All four components — 5G, private networking, edge computing and network-as-a-service — will play a critical role as organizations moved toward digital transformation. And although they’ve been limited by latency and bandwidth issues, Entrup believes that’s about to change dramatically.
“I believe we are about to see a seismic shift in technology adoption over the next five years that we have not seen in the prior 20,” he noted, with one of the main drivers being the newfound ability to download gigabits in seconds. “That’s going to be game-changing. It’s not just about downloading a Netflix video faster. It’s about the ability to handle large volumes of IOT devices. The ability to have smart cameras in the hospital, monitoring people, patterns, equipment, patients and data in real-time, and providing predictive analytics.”
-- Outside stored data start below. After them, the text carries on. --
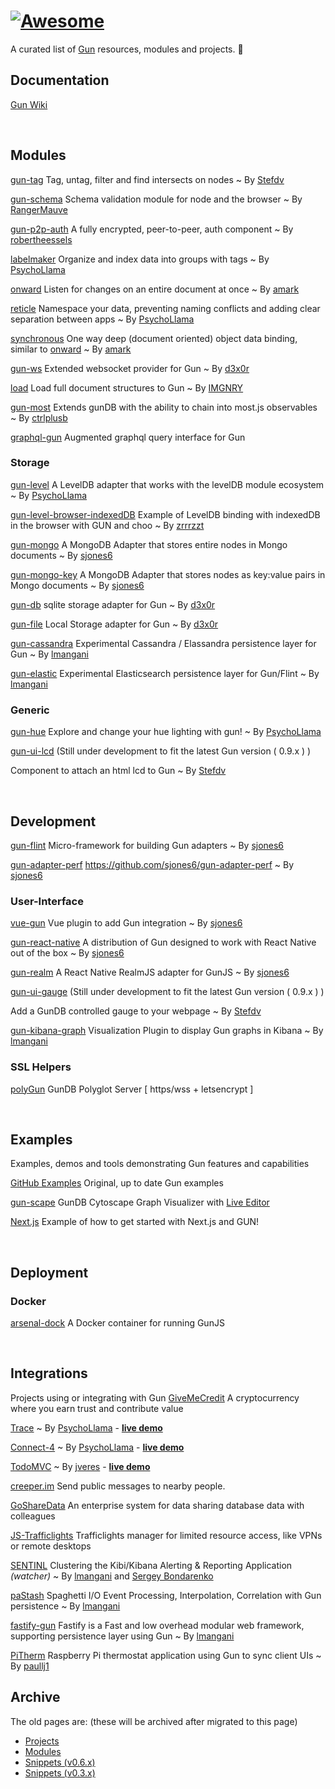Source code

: # [![Awesome](https://awesome.re/badge.svg)](https://awesome.re)
A curated list of [Gun](https://github.com/amark/gun) resources, modules and projects.  :gun: 

## Documentation
[Gun Wiki](https://github.com/amark/gun/wiki/)

<br>

## Modules

[gun-tag](https://www.npmjs.com/package/gun-tag)
Tag, untag, filter and find intersects on nodes ~ By [Stefdv](https://github.com/stefdv)

[gun-schema](https://github.com/gundb/gun-schema)
Schema validation module for node and the browser ~ By [RangerMauve](https://github.com/RangerMauve)

[gun-p2p-auth](https://github.com/swifty/gun-p2p-auth)
A fully encrypted, peer-to-peer, auth component ~ By [robertheessels](https://github.com/robertheessels)

[labelmaker](https://github.com/PsychoLlama/labelmaker)
Organize and index data into groups with tags ~ By [PsychoLlama](https://github.com/PsychoLlama)

[onward](https://github.com/gundb/onward)
Listen for changes on an entire document at once ~ By [amark](https://github.com/amark)

[reticle](https://github.com/PsychoLlama/Reticle)
Namespace your data, preventing naming conflicts and adding clear separation between apps ~ By [PsychoLlama](https://github.com/PsychoLlama)

[synchronous](https://github.com/gundb/synchronous)
One way deep (document oriented) object data binding, similar to [onward](https://github.com/gundb/onward) ~ By [amark](https://github.com/amark)

[gun-ws](https://github.com/d3x0r/gun-ws)
Extended websocket provider for Gun ~ By [d3x0r](https://github.com/d3x0r)

[load](https://github.com/IMGNRY/load)
Load full document structures to Gun ~ By [IMGNRY](https://github.com/IMGNRY)

[gun-most](https://github.com/ctrlplusb/gun-most)
Extends gunDB with the ability to chain into most.js observables ~ By [ctrlplusb](https://github.com/ctrlplusb)

[graphql-gun](https://github.com/brysgo/graphql-gun)
Augmented graphql query interface for Gun

### Storage
[gun-level](https://github.com/PsychoLlama/gun-level)
A LevelDB adapter that works with the levelDB module ecosystem ~ By [PsychoLlama](https://github.com/PsychoLlama)

[gun-level-browser-indexedDB](https://github.com/zrrrzzt/choo-gun-leveldb-test)
Example of LevelDB binding with indexedDB in the browser with GUN and choo ~ By [zrrrzzt](https://github.com/zrrrzzt)

[gun-mongo](https://github.com/sjones6/gun-mongo)
A MongoDB Adapter that stores entire nodes in Mongo documents ~ By [sjones6](https://github.com/sjones6)

[gun-mongo-key](https://github.com/sjones6/gun-mongo-key)
A MongoDB Adapter that stores nodes as key:value pairs in Mongo documents ~ By [sjones6](https://github.com/sjones6)

[gun-db](https://github.com/d3x0r/gun-db)
sqlite storage adapter for Gun ~ By [d3x0r](https://github.com/d3x0r)

[gun-file](https://github.com/d3x0r/gun-file)
Local Storage adapter for Gun ~ By [d3x0r](https://github.com/d3x0r)

[gun-cassandra](https://github.com/lmangani/gun-cassandra)
Experimental Cassandra / Elassandra persistence layer for Gun ~ By [lmangani](https://github.com/lmangani)

[gun-elastic](https://github.com/lmangani/gun-elastic)
Experimental Elasticsearch persistence layer for Gun/Flint ~ By [lmangani](https://github.com/lmangani)

### Generic
[gun-hue](https://github.com/PsychoLlama/gun-hue)
Explore and change your hue lighting with gun! ~ By [PsychoLlama](https://github.com/PsychoLlama)

[gun-ui-lcd](https://github.com/Stefdv/gun-ui-lcd) 
(Still under development to fit the latest Gun version ( 0.9.x ) )

Component to attach an html lcd to Gun ~ By [Stefdv](https://github.com/Stefdv)

<br>

## Development

[gun-flint](https://github.com/sjones6/gun-flint)
Micro-framework for building Gun adapters ~ By [sjones6](https://github.com/sjones6)

[gun-adapter-perf](https://github.com/sjones6/gun-adapter-perf)
https://github.com/sjones6/gun-adapter-perf ~ By [sjones6](https://github.com/sjones6)

### User-Interface
[vue-gun](https://github.com/sjones6/vue-gun)
Vue plugin to add Gun integration ~ By [sjones6](https://github.com/sjones6)

[gun-react-native](https://github.com/sjones6/gun-react-native)
A distribution of Gun designed to work with React Native out of the box ~ By [sjones6](https://github.com/sjones6)

[gun-realm](https://github.com/sjones6/gun-realm)
A React Native RealmJS adapter for GunJS ~ By [sjones6](https://github.com/sjones6)

[gun-ui-gauge](https://github.com/Stefdv/gun-ui-gauge)
(Still under development to fit the latest Gun version ( 0.9.x ) )

Add a GunDB controlled gauge to your webpage ~ By [Stefdv](https://github.com/Stefdv)

[gun-kibana-graph](https://github.com/lmangani/kibana_graph)
Visualization Plugin to display Gun graphs in Kibana ~ By [lmangani](https://github.com/lmangani)


### SSL Helpers
[polyGun](https://github.com/lmangani/polyGun-letsencrypt)
GunDB Polyglot Server [ https/wss + letsencrypt ]


<br>

## Examples
Examples, demos and tools demonstrating Gun features and capabilities

[GitHub Examples](https://github.com/amark/gun/tree/master/examples)
Original, up to date Gun examples

[gun-scape](https://github.com/lmangani/gun-scape)
GunDB Cytoscape Graph Visualizer with [Live Editor](https://goo.gl/qDTBx7)

[Next.js](https://github.com/zrrrzzt/gun-next-example)
Example of how to get started with Next.js and GUN!

<br>

## Deployment
### Docker
[arsenal-dock](https://github.com/sjones6/arsenal-dock)
A Docker container for running GunJS

<br>

## Integrations
Projects using or integrating with Gun
[GiveMeCredit](https://github.com/GiveMeCredit/extension)
A cryptocurrency where you earn trust and contribute value

[Trace](https://github.com/PsychoLlama/Trace) 
~ By [PsychoLlama](https://github.com/PsychoLlama) - **[live demo](http://trace.gundb.io)**

[Connect-4](https://github.com/PsychoLlama/connect-four) 
~ By [PsychoLlama](https://github.com/PsychoLlama) - **[live demo](https://gun-c4.herokuapp.com/)**

[TodoMVC](https://github.com/jveres/todomvc) 
~ By [jveres](https://github.com/jveres) - **[live demo](http://todos.loqali.com/)**

[creeper.im](https://creeper.im)
Send public messages to nearby people.

[GoShareData](https://github.com/zubairq/GoShareData)
An enterprise system for data sharing database data with colleagues 

[JS-Trafficlights](https://github.com/niccord/js-trafficlights)
Trafficlights manager for limited resource access, like VPNs or remote desktops

[SENTINL](https://github.com/sirensolutions/sentinl)
Clustering the Kibi/Kibana Alerting & Reporting Application _(watcher)_ ~ By [lmangani](https://github.com/lmangani) and [Sergey Bondarenko](https://github.com/sergibondarenko)

[paStash](https://github.com/sipcapture/paStash)
Spaghetti I/O Event Processing, Interpolation, Correlation with Gun persistence ~ By [lmangani](https://github.com/lmangani)

[fastify-gun](https://github.com/lmangani/fastify-gun)
Fastify is a Fast and low overhead modular web framework, supporting persistence layer using Gun ~ By [lmangani](https://github.com/lmangani)

[PiTherm](https://github.com/paullj1/PiTherm)
Raspberry Pi thermostat application using Gun to sync client UIs ~ By [paullj1](https://github.com/paullj1)

## Archive

The old pages are: (these will be archived after migrated to this page)

 - [Projects](https://github.com/amark/gun/wiki/Projects)
 - [Modules](https://github.com/amark/gun/wiki/Modules)
 - [Snippets (v0.6.x)](https://github.com/amark/gun/wiki/Snippets-(v0.6.x))
 - [Snippets (v0.3.x)](https://github.com/amark/gun/wiki/Snippets-(v0.3.x))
For Verizon, preparing for that future means continuing to innovate and partner with technology companies, software vendors, and startups to “identify what this technology means,” he noted. “We’re very excited about it.”
“The Right People”
For healthcare leaders, it’s continuing to acknowledge that although technology and process are both critical components, neither are more important than having the right people in place, and providing them with the right guidance.
“In healthcare, we’re very mission driven,” noted Brady. “If you have the right people, they’re going to come together and figure a way to do things, whether they’re prepared or not.”
And whether they already had a full plate, which most IT workers already did, according to Kravitz, whose team went live with three Epic modules while dealing with Covid-19. “They put their heads down and did the work,” he added. “It’s our responsibility as leaders in IT to govern the demand management process and communicate with business owners” to ensure priorities are aligned with the organization’s strategy. That, in turn, will enable health system to “focus on the things that really do move the organization forward and differentiate us. And digital is the way.”